Something very different is happening this year. There will be pre-parade entertainment in George Street, opposite the town hall. From about 10.20 in the morning people will be able to wear the green, sing the songs, and dance the dances. And I am sure that later on, as the afternoon moves on and the parade heads up to Hyde Park, there will be a bit of drinking of the Guinness, as well!
The Irish Echo will no doubt have photographers out there and will cover the event as they do, so wonderfully, every year. I want to commend Billy Cantwell for the way he tells stories of Ireland for Irish Australians and stories of Australia for Irish Australians and records forever the history of that great community in this country.
Amongst those who will be celebrating, no doubt, will be the new Irish Ambassador to Australia, Noel White, whom I look forward to meeting over this weekend, and, of course, Orla Tunney, who is the current charge d'affaires and was in that role until the new ambassador arrived to spend some time with us here.
The Irish people are very aware of the great diaspora. Mary Robinson's very symbolic placing of the candle in the window of Aras an Uachtarain, the house in which the President resides in Ireland, is an indication of how the Irish people have spread out across the world over the years. We know that the Celtic tiger might not be quite roaring anymore and that there are, sadly, many more young Irish people leaving their shores to head off and look for work in other contexts, but around the globe the Irish people understand how important it is that this day is a day where we come together as people of Irish heritage to celebrate the best of that culture that has travelled across the world. This year I am very pleased to say that the Irish government have sent the Minister for Justice and Equality, Alan Shatter, to spend time with us here in Australia.
The parades that happen around the world are quite legendary: Dublin, New York, Boston, London and Sydney make the list of the top five. So I am certainly looking forward to this weekend and I encourage all those people who are Irish, or would like to be for at least one day per year, to get out and enjoy those celebrations. Congratulations to all the volunteers who pull it together. It is quite a feat to prepare something for 30,000 people.
In the time that remains to me I would also like to put on the record the incredible work that has gone on in my community over the last couple of weeks to honour International Women's Day, which was celebrated for the 101st time.
We certainly have a long way to go. Women comprise 70 per cent of the world's poor and own only 10 per cent of the world's wealth and one per cent of the world's property. Without education, that is going to remain the case. I am pleased to say that there were many young women engaged in education in my local schools, from Lisarow High School, Gosford High School, Narara Valley High and St Josephs Catholic College at East Gosford, who attended the International Women's Day march. It was rained out but, very appropriately, we ended up under cover in a shopping centre. There were a great number of speeches and performances by the girls from those schools. I congratulate Vicki Scott, who won an award for her work for women and setting up the first status of women committee in New South Wales within the council.

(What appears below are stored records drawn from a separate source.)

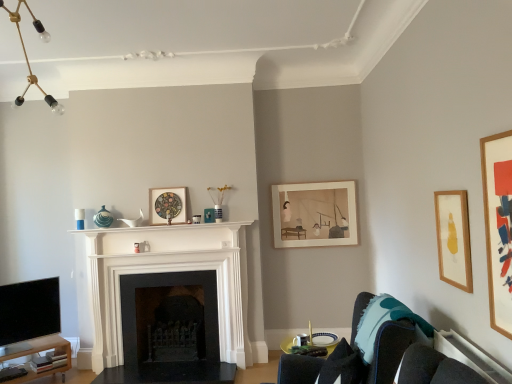
This screenshot has height=384, width=512. What are the coordinates of `empty space that is ontop of wooden picture frame at center, the 4th picture frame from the right (from a real-world perspective)` in the screenshot? It's located at (166, 189).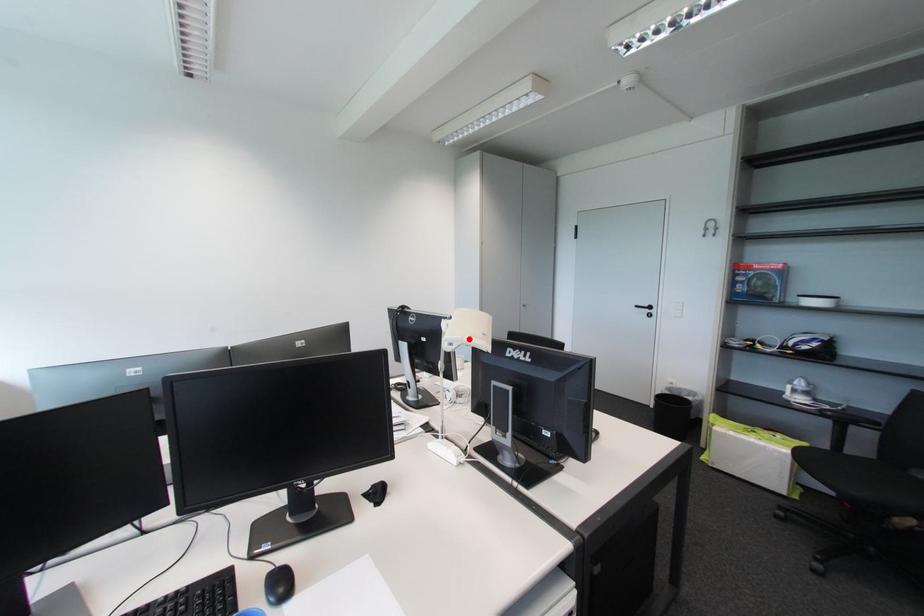
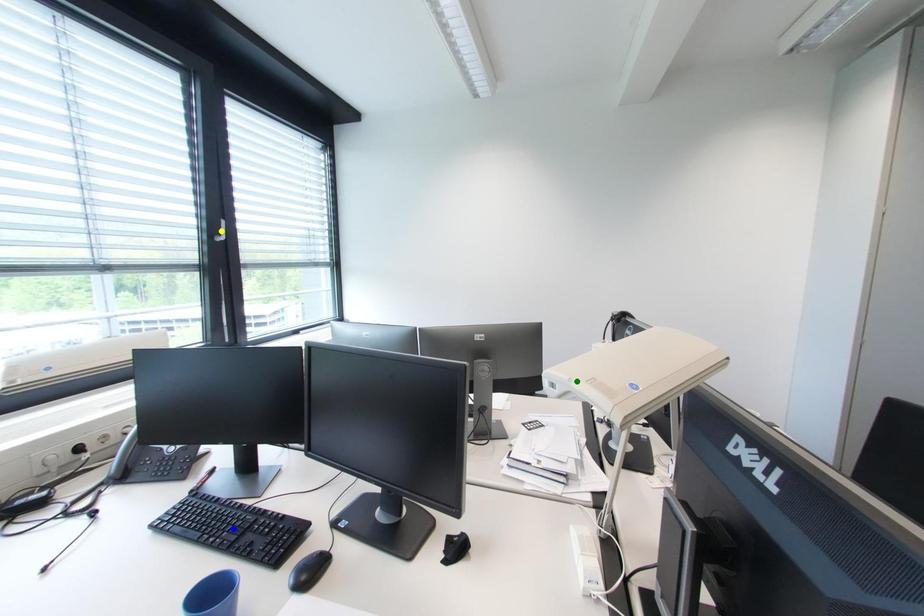
Question: I am providing you with two images of the same scene from different viewpoints. A red point is marked on the first image. You are given multiple points on the second image. Which mark in image 2 goes with the point in image 1?

Choices:
 (A) green point
 (B) yellow point
 (C) blue point

Answer: (A)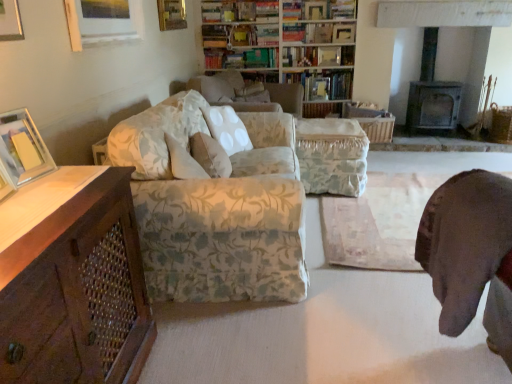
Locate an element on the screen. The height and width of the screenshot is (384, 512). wooden picture frame at upper left, the 2th picture frame when ordered from front to back is located at coordinates (102, 22).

I also acknowledge Anne Sheehan, Gina Jeffreys and Pauline Masters, who were guest speakers and convenors of the Soroptimist International breakfast attended by a couple of hundred people at the Reef restaurant at Terrigal on Sunday. I also acknowledge the continuing work in great community education and engagement that happens at the Avoca Beach Picture Theatre. It is a wonderful little boutique theatre on the Central Coast run by Beth and Norman Hunter, who showed a fantastic film that was very well attended by local men and women. The film dealt with issues that women currently face.
I acknowledge the great effort of all those people in the community and wish everybody a very happy St Patrick's Day.